KANSAS CITY 4, MINNESOTA 2 IN KANSAS CITY

Date:  Sunday, August 25.

Batting stars:  Bobby Kielty was 2-for-3 with a walk.  Dustan Mohr was 1-for-4 with a two-run homer, his tenth.

Pitching star:  Tony Fiore pitched two shutout innings, giving up four hits and striking out one.

Opposition stars:  Miguel Ascencio pitched seven innings, giving up two runs on five hits and two walks and striking out four.  Neifi Perez was 3-for-4 with a double and a stolen base, his eighth.  Raul Ibanez was 2-for-2 with two walks and a home run, his twenty-second.

The game:  Chuck Knoblauch homered leading off the bottom of the first to give the Royals a 1-0 lead.  Michael Tucker homered leading off the bottom of the second to make it 2-0.  Ibanez homered in the bottom of the third to make it 3-0.  The Twins got a pair of one-out singles in the fourth, but a double play took them out of the inning.  In the sixth, doubles by Tucker and Perez made it 4-0 Kansas City.  The Twins cut the lead in half in the seventh, as Mohr hit a two-run homer to make it 4-2.  The Twins did not get a man past first base after that.

WP:  Ascencio (3-4).  LP:  Kyle Lohse (11-8).  S:  Roberto Hernandez (24).

Notes:  Torii Hunter was given the day off, with Kielty playing center field.

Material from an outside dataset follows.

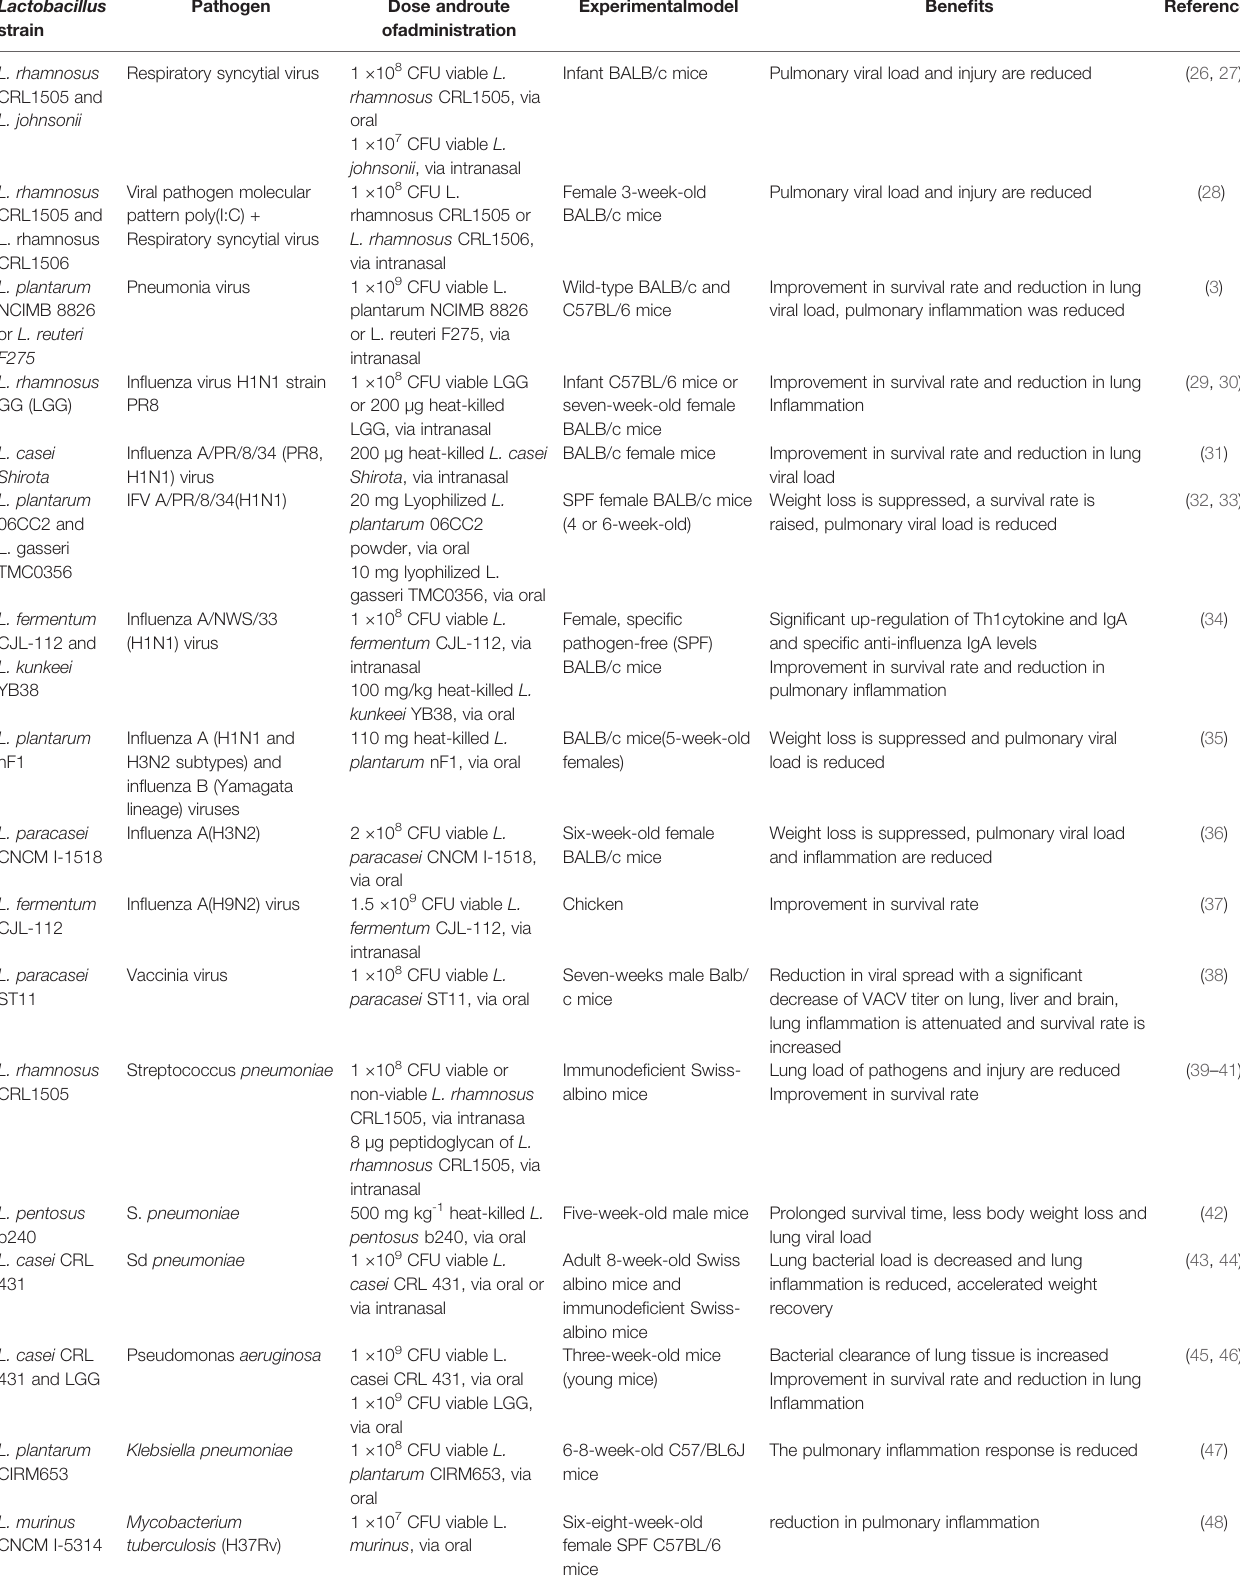
TABLE 1 | Pre-clinical studies on the administration of the Lactobacillus for protection against bacterial and viral respiratory tract infections. Lactobacillus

A. J. Pierzynski was also given the day off, with Tom Prince catching.  He was 0-for-2 with a walk.

This was the last of Cristian Guzman's twenty-three game hitting streak.  He was 35-for-97, for an average of .361.  His season average went up from .259 to .278 during the streak.

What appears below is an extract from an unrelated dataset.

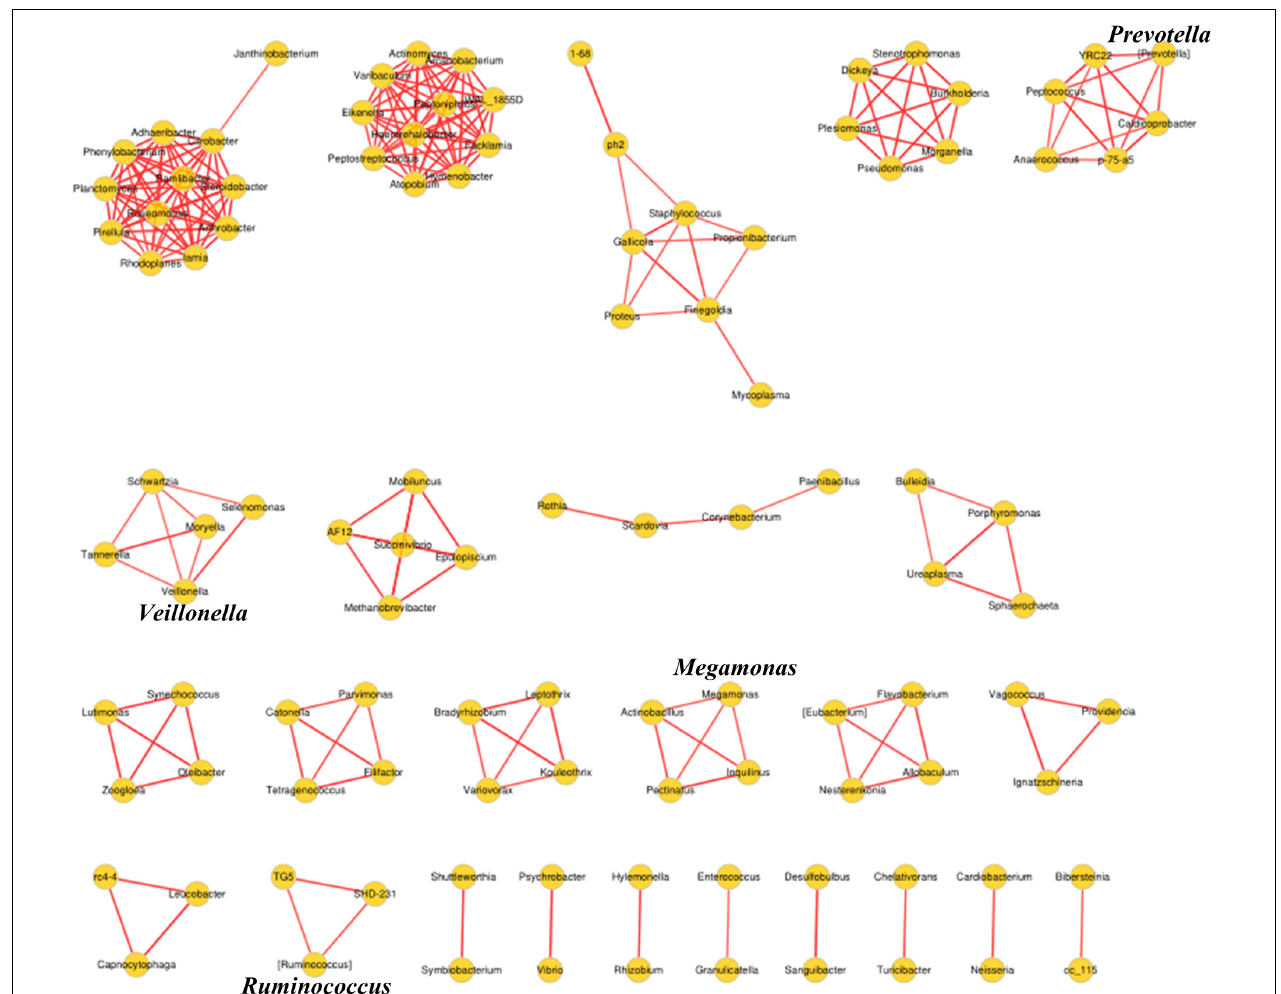
FIGURE 7 | Association network diagram of bacterial genera among CRC patients from all the clinical groups. Network analysis conducted by spearman correlation ( R > 0.8, P < 0.05, Red line, positive correlation) is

Lohse pitched five innings, giving up three runs on five hits and four walks and striking out three.

Fiore lowered his ERA to 2.85.

Knoblauch's home run was his fourth of the season.  He was 1-for-5 in the game and was batting .215.

Tucker's home run was his twelfth.

This was Miguel Ascencio's rookie season, and his only full season in the major leagues.  He was signed as a free agent by Philadelphia in 1998.  He had a strong year in high A in 2001 and was taken by Kansas City in the Rule 5 draft.  The Royals kept him in the majors all season, giving him 21 starts and using him in relief 10 times.  He did about as well as you could expect from a twenty-one-year-old who'd never pitched above Class A, going 4-7, 5.11, 1.62 WHIP.  He started 2003 in the Royals' rotation and did a little better in eight starts, going 2-1, 5.21, 1.55 WHIP.  Then, however, he hurt his elbow and needed Tommy John surgery.  He not only missed the rest of the season but also missed all of 2004 and does not look as if he ever truly came back from it.  He signed with San Diego for 2005 but clearly still wasn't healthy, making just three poor starts in AAA before being released.  The Rockies signed him for 2006 and he made three major league appearances in April, but that was the end of his major league career.  He was in AAA the rest of 2006, in AA and AAA with Houston in 2007, and was mostly in AA with Boston in 2008.  His major league record was 7-8, 5.12, 1.61 WHIP.  We'll never know if he'd have developed into a good pitcher had he stayed healthy.  No information about what Miguel Ascencio is doing now was readily available.

Record:  The Twins were 78-54, in first place, leading Chicago by sixteen games.